INPUT FOR THIS TASK
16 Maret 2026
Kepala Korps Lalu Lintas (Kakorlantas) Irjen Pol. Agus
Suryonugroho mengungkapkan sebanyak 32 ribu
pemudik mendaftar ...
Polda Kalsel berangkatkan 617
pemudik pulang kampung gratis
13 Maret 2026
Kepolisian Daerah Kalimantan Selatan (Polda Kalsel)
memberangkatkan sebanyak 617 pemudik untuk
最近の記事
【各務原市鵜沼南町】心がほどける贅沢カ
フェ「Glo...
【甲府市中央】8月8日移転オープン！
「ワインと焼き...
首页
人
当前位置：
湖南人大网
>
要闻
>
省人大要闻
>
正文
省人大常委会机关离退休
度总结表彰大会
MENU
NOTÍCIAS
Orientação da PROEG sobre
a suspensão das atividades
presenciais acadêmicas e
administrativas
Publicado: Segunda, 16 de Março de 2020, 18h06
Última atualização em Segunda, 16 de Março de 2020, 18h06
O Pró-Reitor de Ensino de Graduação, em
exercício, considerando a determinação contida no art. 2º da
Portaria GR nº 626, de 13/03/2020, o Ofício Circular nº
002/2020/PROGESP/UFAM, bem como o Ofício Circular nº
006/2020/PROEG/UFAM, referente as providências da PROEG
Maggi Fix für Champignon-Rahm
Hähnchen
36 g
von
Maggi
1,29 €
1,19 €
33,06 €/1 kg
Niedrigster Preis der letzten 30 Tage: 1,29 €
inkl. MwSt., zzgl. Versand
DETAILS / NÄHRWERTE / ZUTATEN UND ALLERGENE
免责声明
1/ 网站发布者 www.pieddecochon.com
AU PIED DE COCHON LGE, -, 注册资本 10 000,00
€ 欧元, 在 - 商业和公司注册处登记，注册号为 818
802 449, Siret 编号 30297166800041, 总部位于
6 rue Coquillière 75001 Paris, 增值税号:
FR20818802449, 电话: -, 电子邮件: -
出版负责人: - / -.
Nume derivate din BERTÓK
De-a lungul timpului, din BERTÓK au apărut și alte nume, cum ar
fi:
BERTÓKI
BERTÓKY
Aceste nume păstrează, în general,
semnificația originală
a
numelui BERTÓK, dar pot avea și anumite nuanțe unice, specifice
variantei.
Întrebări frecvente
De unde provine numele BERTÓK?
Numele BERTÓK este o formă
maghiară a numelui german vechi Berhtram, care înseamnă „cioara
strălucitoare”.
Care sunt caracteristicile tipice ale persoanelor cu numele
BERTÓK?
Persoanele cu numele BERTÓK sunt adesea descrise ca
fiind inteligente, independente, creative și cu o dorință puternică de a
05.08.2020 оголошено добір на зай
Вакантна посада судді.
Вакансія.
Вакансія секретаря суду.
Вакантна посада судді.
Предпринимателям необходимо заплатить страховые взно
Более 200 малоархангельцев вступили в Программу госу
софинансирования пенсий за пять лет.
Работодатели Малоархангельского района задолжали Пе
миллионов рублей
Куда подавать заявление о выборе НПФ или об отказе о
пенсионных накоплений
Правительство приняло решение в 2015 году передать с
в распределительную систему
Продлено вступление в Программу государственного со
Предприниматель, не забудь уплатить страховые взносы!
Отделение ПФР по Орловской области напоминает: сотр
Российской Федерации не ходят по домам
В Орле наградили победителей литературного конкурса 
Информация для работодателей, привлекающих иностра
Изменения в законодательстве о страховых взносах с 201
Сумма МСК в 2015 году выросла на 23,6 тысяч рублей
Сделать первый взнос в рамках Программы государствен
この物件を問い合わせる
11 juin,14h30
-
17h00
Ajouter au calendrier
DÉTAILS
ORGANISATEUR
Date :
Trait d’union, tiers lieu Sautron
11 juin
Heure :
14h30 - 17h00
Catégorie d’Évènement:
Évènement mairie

TRY IT
Give back precisely the lines above that start at the line containing "Российской Федерации не ходят по домам" and end at the line containing "Сумма МСК в", inclusive. No other lines belong in the output.

ANSWER
Российской Федерации не ходят по домам
В Орле наградили победителей литературного конкурса 
Информация для работодателей, привлекающих иностра
Изменения в законодательстве о страховых взносах с 201
Сумма МСК в 2015 году выросла на 23,6 тысяч рублей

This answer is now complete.